Please extract every line of the records that contains the string "Архангельская", copying each line in full.

Dataset entries:
.....

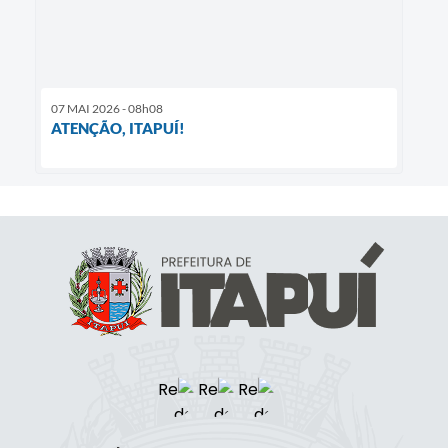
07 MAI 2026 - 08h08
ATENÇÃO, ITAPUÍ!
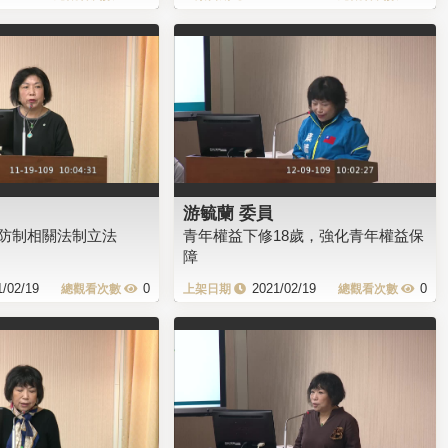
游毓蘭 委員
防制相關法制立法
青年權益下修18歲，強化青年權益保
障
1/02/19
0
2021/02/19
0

.....

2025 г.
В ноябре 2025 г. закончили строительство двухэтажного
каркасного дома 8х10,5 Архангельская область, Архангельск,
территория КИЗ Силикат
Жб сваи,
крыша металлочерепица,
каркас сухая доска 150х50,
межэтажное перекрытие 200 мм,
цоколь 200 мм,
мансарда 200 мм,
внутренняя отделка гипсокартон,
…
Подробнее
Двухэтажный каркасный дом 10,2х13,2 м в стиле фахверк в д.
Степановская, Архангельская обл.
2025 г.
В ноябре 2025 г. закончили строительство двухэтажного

.....

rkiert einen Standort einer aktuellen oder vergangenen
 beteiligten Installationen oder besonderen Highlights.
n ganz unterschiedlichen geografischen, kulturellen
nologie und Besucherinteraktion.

.....

Output for this exercise:
каркасного дома 8х10,5 Архангельская область, Архангельск,
Степановская, Архангельская обл.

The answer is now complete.